▶ DOCUMENT:
***

Bulletin de vote pour le référendum de 1946.
Le 13 mai 1958, à l'issue d'un mois de crise
gouvernementale, Pierre Pflimlin, membre du MRP[4],
fut nommé président du conseil[5].
Le même jour, à Alger, Pieds-Noirs[6]
et anciens combattants
organisèrent une manifestation pour protester contre le FLN[7],
qui avait fait exécuter trois soldats français (rappelons que la guerre
d'Algérie avait débuté en novembre 1954). Ce mouvement envahit alors le
palais du gouvernement à Alger, donnant naissance à un comité de salut
public, dirigé par le
général Jacques Massu[8].
La manifestation d'Alger, 13 mai 1958.
Face à ce mouvement de contestation, Félix Gaillard (qui était encore
président du conseil en attendant l'investiture de Pflimlin) confia les
pouvoirs civils et militaires en Algérie au général Raoul Salan[9].
Le 14 mai à 5 heures du matin,
Massu lança un appel en faveur du général de
Gaulle ; le lendemain, Salan se rallia au comité de salut public. Dans la
journée du 15 mai, constatant que ses réseaux fonctionnaient à merveille, de
Gaulle décida de sortir de son silence et prononça l'allocution suivante :
La dégradation
de l'État entraîne infailliblement l'éloignement des peuples associés, le
trouble de l'armée au combat, la dislocation nationale, la perte de
l'indépendance. Depuis douze ans, la France, aux prises avec des problèmes
trop rudes pour le régime des partis, est engagée dans ce processus
désastreux. Naguère, le pays, dans ses profondeurs, m'a fait confiance pour
le conduire tout entier jusqu'à son salut. Aujourd'hui, devant les épreuves
qui montent de nouveau vers lui, qu'il sache que je me tiens prêt à assumer
les pouvoirs de la République.
Ne mentionnant ni ne condamnant les putschistes d'Alger, la déclaration du
général fut accueillie avec méfiance. Lors d'une conférence
organisée au palais d'Orsay le 19 mai, de Gaulle clarifia son
discours afin de rassurer ses interlocuteurs. Répondant aux questions des
journalistes, il objecta
:
Croit-on qu'à 67 ans, je vais commencer une carrière de dictateur ?

***

▶ DONNÉES D'ENTRÉE:
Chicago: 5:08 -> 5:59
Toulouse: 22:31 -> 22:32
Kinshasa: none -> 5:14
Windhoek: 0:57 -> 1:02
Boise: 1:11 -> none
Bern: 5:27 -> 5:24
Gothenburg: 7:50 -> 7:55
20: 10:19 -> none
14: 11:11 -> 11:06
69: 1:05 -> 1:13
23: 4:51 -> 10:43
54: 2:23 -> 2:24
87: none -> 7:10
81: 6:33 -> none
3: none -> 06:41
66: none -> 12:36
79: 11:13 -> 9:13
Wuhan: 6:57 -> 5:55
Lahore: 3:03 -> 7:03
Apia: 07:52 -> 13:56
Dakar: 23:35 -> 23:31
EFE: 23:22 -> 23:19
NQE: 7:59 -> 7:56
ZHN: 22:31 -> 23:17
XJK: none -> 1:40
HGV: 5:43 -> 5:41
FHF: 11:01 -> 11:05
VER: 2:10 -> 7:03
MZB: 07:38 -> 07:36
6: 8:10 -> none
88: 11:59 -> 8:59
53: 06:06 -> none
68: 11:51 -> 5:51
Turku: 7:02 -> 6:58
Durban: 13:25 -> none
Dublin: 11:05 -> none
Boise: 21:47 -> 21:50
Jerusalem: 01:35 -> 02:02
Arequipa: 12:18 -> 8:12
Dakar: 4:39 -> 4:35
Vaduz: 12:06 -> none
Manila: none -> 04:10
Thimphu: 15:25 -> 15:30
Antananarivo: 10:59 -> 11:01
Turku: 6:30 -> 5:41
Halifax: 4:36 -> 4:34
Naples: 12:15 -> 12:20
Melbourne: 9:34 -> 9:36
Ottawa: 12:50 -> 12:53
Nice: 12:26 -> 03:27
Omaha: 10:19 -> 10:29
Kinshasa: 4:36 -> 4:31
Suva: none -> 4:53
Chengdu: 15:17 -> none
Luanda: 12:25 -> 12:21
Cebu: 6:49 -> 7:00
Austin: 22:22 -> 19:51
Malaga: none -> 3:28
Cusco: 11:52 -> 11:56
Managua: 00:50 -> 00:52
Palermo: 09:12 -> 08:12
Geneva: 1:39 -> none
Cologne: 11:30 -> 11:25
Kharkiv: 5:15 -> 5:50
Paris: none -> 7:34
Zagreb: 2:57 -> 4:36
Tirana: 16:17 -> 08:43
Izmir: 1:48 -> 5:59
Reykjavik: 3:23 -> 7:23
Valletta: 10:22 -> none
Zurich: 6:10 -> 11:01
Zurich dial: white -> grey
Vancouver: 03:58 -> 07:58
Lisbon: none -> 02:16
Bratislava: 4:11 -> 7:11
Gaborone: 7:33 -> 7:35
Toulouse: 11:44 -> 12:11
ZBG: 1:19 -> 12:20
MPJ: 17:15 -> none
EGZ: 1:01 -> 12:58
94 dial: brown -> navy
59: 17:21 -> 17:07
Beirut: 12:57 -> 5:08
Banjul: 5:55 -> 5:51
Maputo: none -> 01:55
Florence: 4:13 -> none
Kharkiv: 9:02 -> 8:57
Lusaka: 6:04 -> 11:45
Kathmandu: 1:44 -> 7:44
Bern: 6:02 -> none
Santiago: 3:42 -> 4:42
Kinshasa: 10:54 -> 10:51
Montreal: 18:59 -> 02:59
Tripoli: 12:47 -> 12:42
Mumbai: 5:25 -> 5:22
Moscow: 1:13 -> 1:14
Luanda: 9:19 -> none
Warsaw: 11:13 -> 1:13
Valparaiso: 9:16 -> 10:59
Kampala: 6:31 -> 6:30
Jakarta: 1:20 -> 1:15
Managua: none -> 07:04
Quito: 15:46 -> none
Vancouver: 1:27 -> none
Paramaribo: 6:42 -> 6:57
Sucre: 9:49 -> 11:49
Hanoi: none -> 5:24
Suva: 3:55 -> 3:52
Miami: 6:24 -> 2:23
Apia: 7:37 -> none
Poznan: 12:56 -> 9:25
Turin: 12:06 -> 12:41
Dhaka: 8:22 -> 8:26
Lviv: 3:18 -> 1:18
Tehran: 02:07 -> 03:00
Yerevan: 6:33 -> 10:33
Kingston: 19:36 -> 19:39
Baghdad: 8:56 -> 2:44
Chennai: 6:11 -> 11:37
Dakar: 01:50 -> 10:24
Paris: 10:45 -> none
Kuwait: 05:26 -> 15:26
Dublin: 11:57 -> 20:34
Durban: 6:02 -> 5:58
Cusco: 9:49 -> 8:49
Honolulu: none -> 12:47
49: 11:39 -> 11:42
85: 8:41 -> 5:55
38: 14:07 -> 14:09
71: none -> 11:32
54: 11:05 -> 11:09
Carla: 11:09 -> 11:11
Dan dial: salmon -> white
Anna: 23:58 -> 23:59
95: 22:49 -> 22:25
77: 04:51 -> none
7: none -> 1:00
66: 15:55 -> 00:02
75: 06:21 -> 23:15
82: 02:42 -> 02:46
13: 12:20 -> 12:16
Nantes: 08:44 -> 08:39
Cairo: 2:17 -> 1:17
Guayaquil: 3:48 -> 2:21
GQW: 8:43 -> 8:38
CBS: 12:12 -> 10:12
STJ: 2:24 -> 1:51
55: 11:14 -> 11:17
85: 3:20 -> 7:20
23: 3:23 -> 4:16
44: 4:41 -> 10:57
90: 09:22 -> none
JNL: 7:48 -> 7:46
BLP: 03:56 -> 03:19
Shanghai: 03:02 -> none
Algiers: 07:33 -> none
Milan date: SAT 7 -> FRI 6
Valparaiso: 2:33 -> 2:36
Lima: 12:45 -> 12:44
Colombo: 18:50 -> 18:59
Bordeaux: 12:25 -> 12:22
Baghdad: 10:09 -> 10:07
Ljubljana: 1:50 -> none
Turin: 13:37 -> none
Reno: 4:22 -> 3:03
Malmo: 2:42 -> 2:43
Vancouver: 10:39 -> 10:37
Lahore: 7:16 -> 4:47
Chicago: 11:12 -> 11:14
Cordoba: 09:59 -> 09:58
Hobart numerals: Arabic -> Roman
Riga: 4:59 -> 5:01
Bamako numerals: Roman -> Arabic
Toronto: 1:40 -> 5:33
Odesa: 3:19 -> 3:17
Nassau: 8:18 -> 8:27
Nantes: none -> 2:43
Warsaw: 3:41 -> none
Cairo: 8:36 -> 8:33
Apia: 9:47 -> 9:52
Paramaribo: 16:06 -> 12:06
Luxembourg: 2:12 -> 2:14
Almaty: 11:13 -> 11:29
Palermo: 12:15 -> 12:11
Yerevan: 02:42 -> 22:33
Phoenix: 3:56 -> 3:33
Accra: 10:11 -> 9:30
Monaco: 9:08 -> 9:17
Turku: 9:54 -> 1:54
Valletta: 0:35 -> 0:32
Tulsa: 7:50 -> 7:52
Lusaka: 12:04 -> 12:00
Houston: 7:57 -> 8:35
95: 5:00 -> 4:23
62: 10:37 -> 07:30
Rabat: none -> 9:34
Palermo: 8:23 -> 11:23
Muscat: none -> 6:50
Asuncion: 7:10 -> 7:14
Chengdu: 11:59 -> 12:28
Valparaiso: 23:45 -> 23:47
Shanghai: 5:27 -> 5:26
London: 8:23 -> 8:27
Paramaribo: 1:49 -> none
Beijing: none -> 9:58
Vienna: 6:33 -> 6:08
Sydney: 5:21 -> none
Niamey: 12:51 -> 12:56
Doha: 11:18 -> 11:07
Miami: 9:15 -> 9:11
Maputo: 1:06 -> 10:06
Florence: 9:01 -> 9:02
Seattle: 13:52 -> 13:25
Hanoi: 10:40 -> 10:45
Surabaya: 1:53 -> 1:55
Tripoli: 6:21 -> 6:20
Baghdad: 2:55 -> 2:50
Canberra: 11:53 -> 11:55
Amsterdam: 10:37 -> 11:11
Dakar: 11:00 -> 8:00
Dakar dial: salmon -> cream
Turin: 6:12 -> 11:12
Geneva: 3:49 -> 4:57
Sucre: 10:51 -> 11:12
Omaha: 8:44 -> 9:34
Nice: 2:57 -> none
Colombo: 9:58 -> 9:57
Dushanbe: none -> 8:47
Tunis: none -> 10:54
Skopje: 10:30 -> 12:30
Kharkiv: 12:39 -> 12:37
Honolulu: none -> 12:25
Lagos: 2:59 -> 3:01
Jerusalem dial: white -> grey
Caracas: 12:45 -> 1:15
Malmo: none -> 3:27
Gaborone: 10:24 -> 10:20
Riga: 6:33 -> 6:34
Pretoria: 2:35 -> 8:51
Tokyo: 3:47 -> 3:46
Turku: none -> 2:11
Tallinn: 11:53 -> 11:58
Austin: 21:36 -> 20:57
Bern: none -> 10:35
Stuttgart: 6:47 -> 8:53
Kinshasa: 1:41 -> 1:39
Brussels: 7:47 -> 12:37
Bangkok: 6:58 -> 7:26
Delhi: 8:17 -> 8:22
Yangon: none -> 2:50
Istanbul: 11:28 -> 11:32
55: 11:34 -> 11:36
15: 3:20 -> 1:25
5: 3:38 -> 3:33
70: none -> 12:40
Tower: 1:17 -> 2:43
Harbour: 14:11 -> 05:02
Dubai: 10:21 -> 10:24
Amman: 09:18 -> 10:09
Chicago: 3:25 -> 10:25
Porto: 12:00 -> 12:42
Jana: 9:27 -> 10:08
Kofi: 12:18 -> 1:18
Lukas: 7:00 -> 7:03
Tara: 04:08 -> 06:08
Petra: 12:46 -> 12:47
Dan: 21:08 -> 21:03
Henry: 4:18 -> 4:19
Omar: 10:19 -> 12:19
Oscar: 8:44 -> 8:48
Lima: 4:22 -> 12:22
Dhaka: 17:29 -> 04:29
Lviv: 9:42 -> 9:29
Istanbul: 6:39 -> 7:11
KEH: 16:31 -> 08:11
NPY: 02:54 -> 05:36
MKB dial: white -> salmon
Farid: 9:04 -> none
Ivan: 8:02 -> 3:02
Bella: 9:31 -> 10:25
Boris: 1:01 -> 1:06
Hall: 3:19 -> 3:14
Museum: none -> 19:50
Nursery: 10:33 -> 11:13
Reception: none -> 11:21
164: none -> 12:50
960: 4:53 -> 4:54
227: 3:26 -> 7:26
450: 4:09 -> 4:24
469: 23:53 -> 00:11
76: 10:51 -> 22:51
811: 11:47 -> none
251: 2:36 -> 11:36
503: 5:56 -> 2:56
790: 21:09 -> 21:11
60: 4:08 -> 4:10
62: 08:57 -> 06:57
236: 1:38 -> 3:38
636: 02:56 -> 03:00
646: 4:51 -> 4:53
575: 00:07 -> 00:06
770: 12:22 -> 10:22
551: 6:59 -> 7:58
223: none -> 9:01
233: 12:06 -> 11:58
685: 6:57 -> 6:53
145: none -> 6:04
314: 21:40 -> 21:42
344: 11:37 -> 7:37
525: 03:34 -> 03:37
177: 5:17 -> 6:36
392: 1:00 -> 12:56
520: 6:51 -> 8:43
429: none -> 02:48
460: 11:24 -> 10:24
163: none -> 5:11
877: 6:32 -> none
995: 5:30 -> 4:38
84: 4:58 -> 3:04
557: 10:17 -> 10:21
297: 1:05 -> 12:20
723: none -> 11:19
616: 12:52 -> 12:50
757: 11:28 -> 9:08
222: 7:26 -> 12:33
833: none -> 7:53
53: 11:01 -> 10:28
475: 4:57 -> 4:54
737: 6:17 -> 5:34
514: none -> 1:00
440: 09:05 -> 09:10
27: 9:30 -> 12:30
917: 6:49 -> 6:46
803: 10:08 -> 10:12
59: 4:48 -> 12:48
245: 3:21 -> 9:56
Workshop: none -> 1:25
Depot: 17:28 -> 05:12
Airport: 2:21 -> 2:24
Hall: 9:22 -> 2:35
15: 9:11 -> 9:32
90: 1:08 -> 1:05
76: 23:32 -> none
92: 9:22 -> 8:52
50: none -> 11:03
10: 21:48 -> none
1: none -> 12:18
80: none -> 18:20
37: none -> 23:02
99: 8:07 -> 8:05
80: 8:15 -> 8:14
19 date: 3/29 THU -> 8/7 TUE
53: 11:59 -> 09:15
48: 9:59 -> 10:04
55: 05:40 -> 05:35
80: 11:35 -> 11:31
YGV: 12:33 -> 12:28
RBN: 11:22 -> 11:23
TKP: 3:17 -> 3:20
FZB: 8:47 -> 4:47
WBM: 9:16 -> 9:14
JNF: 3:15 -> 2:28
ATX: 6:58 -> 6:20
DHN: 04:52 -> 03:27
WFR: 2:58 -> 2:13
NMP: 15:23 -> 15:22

***

▶ CONSIGNES:
A - Recopiez mot pour mot le listing, de sa première ligne jusqu'à la ligne contenant « Tirana: 16:17 -> 08:43 », celle-ci incluse.
B - Rédigez la suite du texte sur la crise de mai 1958 en reprenant juste après sa dernière phrase.

▶ RÉPONSES:
A -
Chicago: 5:08 -> 5:59
Toulouse: 22:31 -> 22:32
Kinshasa: none -> 5:14
Windhoek: 0:57 -> 1:02
Boise: 1:11 -> none
Bern: 5:27 -> 5:24
Gothenburg: 7:50 -> 7:55
20: 10:19 -> none
14: 11:11 -> 11:06
69: 1:05 -> 1:13
23: 4:51 -> 10:43
54: 2:23 -> 2:24
87: none -> 7:10
81: 6:33 -> none
3: none -> 06:41
66: none -> 12:36
79: 11:13 -> 9:13
Wuhan: 6:57 -> 5:55
Lahore: 3:03 -> 7:03
Apia: 07:52 -> 13:56
Dakar: 23:35 -> 23:31
EFE: 23:22 -> 23:19
NQE: 7:59 -> 7:56
ZHN: 22:31 -> 23:17
XJK: none -> 1:40
HGV: 5:43 -> 5:41
FHF: 11:01 -> 11:05
VER: 2:10 -> 7:03
MZB: 07:38 -> 07:36
6: 8:10 -> none
88: 11:59 -> 8:59
53: 06:06 -> none
68: 11:51 -> 5:51
Turku: 7:02 -> 6:58
Durban: 13:25 -> none
Dublin: 11:05 -> none
Boise: 21:47 -> 21:50
Jerusalem: 01:35 -> 02:02
Arequipa: 12:18 -> 8:12
Dakar: 4:39 -> 4:35
Vaduz: 12:06 -> none
Manila: none -> 04:10
Thimphu: 15:25 -> 15:30
Antananarivo: 10:59 -> 11:01
Turku: 6:30 -> 5:41
Halifax: 4:36 -> 4:34
Naples: 12:15 -> 12:20
Melbourne: 9:34 -> 9:36
Ottawa: 12:50 -> 12:53
Nice: 12:26 -> 03:27
Omaha: 10:19 -> 10:29
Kinshasa: 4:36 -> 4:31
Suva: none -> 4:53
Chengdu: 15:17 -> none
Luanda: 12:25 -> 12:21
Cebu: 6:49 -> 7:00
Austin: 22:22 -> 19:51
Malaga: none -> 3:28
Cusco: 11:52 -> 11:56
Managua: 00:50 -> 00:52
Palermo: 09:12 -> 08:12
Geneva: 1:39 -> none
Cologne: 11:30 -> 11:25
Kharkiv: 5:15 -> 5:50
Paris: none -> 7:34
Zagreb: 2:57 -> 4:36
Tirana: 16:17 -> 08:43

B -
Néanmoins, de Gaulle refusa de condamner les comités de défense de la
république, organisations composées de civils et de militaires, qui
s'étaient constitués dans toute la France afin de favoriser la prise de
pouvoir du général.
Caricature critiquant les évènement de mai 1958. A gauche, le général Massu,
arme à la main, procède au mariage forcé de demande de Marianne et de
Charles de Gaulle. La légende indique : "oui ou non ? Acceptez-vous de
prendre pour mari et légitime époux... ?"
Pendant ce temps, à Alger, les membres du comité de salut public donnèrent
naissance à l'opération Résurrection, qui prévoyait une manœuvre
aéroportée au dessus de la Corse, dans l'objectif d'y établir un second
comité de salut public.
L'opération, menée le 24 mai par le 1° bataillon parachutiste, se
déroula sans effusion de sang. Le 26, les putschistes parvinrent à s'emparer
des pouvoirs civils et militaires sur l'île.
Les membres du comité de salut public devant la préfecture d'Ajaccio, 28 mai
1958.
A cette date, la situation devenait dangereuse, car le comité de salut
public menaçait Paris d'une invasion aéroportée, menée par Salan et Massu,
si de Gaulle n'était pas immédiatement appelé au pouvoir.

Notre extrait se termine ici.